Sandra L. Schmid

Chan Zuckerberg Biohub


Primary Section: 22, Cellular and Developmental Biology
Secondary Section: 21, Biochemistry
Membership Type:
Member (elected 2020)

Biosketch

Sandra Schmid is a cell biologist recognized for her work on the molecular mechanisms governing clathrin-mediated endocytosis (CME). She pioneered cell free assays for CME, established the mechanism by which the GTPase dynamin catalyzes membrane fission and discovered that CME can regulate sustained signaling by activated surface receptors and that downstream signaling can in turn, feedback to regulate CME. Schmid was born in Vancouver, B.C., obtained her Bachelor’s Degree in Cell Biology from the University of British Columbia and a Ph.D. in Biochemistry at Stanford in 1985. After a postdoctoral fellowship in cell biology at Yale, she joined the faculty of the Scripps Research Institute in 1988, rising to serve as Chair of Cell Biology from 2001-2011. In 2012 she moved to UT Southwestern to become Chair of Cell Biology, and in 2020, became the inaugural Chief Scientific Officer at Chan Zuckerberg Biohub. Schmid has provided important leadership to the scientific community as co-founding editor of Traffic, Editor in Chief of Molecular Biology of the Cell and as President of the American Society for Cell Biology.
Once considered a constitutive process that functions to terminate signaling by removing receptor tyrosine kinases from the surface (“down-regulation), Schmid established that clathrin-mediated endocytosis (. These discoveries emerged from long-standing efforts to define the molecular mechanism of endocytosis. Schmid pioneered the use of cell-free endocytosis assays for CME and defined biochemically distinct stages of clathrin-coated vesicle budding.  Previously implicated from genetic studies in Drosophila, her work established a direct role for the GTPase dynamin in pinching off coated vesicles.  Separately and collaboratively with De Camilli, Schmid provided the breakthrough mechanistic insight that dynamin assembles into rings that can constrict membranous necks to release budding vesicles. Subsequent extensive cell biological, biochemical, structural and biophysical studies by Schmid and her collaborators have elucidated the mechanistic underpinnings that govern this paradigmatic fission GTPase.

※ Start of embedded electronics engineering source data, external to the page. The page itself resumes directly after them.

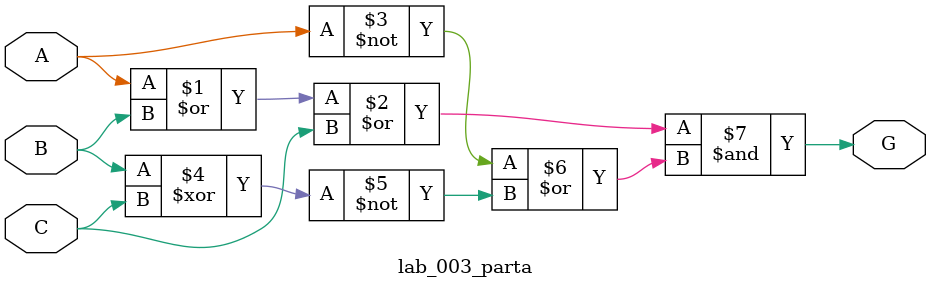
<source format=v>
module lab_003_parta (
  input A, B, C,
  output G
  );

  assign G = (A | B | C) & (~A | ~(B ^ C));
endmodule

</source>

Her more recent work establishes that in addition to its role in fission, dynamin regulates early stages of CME and functions at the nexus of reciprocal crosstalk between signaling and endocytosis.

Research Interests

Sandra Schmid’s laboratory studies the molecular underpinnings and regulation of clathrin-mediated endocytosis (CME). Using a combination of biochemistry, biophysics, molecular biology and live cell quantitative total internal reflection fluorescence microscopy they have shown that CME, once considered a constitutive process, is highly regulated and governed by an ‘endocytic checkpoint’. A myriad of endocytic accessory proteins govern the endocytic checkpoint and determine the rates and efficiencies of CME. They elucidated the paradigmatic mechanism of dynamin-catalyzed membrane fission and established that in addition to its role in fission, dynamin also regulates early stages of CME, in an isoform-specific manner. Earlier studies established that endocytic trafficking controls signaling downstream of receptor tyrosine kinases and G-protein coupled receptors. The Schmid lab has more recently shown the signaling pathways downstream of these receptors can in turn, regulate endocytic trafficking and that this crosstalk can be co-opted in cancer cells to enhance their metastatic capabilities.